[Study material Boundary: Start]

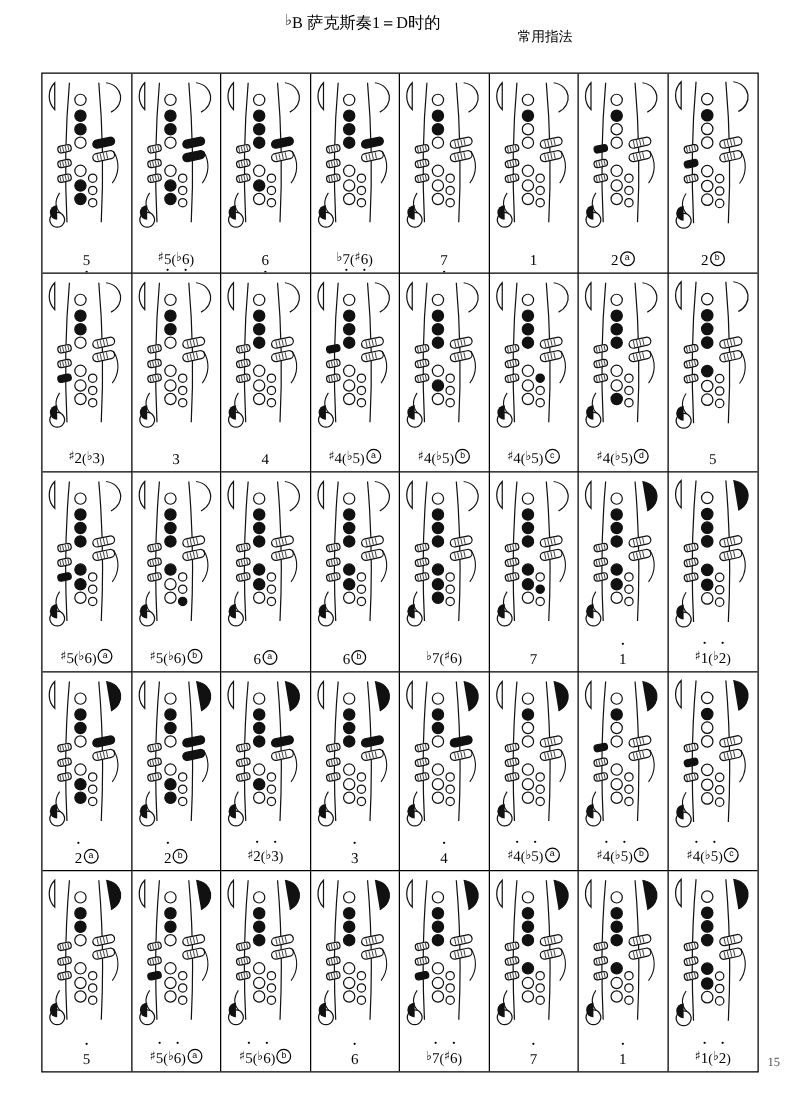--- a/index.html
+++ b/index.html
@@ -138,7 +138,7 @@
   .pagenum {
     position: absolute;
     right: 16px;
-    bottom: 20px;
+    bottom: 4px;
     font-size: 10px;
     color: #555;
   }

[Study material Boundary: End]
[Study material Boundary: Start]

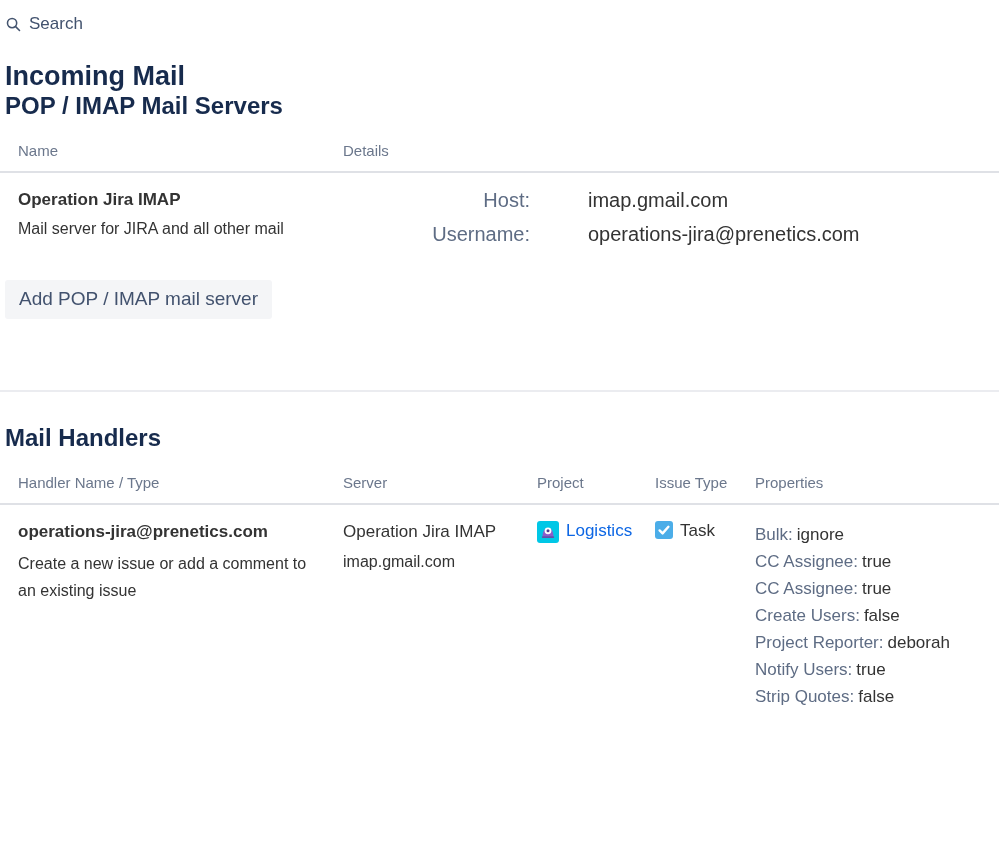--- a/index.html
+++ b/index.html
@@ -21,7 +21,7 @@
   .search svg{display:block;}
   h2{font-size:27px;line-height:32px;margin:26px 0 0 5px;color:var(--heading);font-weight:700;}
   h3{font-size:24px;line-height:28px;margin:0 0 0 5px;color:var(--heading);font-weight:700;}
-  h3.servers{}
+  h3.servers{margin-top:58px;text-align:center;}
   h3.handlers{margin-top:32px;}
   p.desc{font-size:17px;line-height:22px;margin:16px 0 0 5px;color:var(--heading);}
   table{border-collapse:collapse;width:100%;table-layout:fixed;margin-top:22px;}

[Study material Boundary: End]

### Your objective
Scan the entries above for the string "font" and copy each line that contains it.

### Response area
     font-size: 10px;
   h2{font-size:27px;line-height:32px;margin:26px 0 0 5px;color:var(--heading);font-weight:700;}
   h3{font-size:24px;line-height:28px;margin:0 0 0 5px;color:var(--heading);font-weight:700;}
   p.desc{font-size:17px;line-height:22px;margin:16px 0 0 5px;color:var(--heading);}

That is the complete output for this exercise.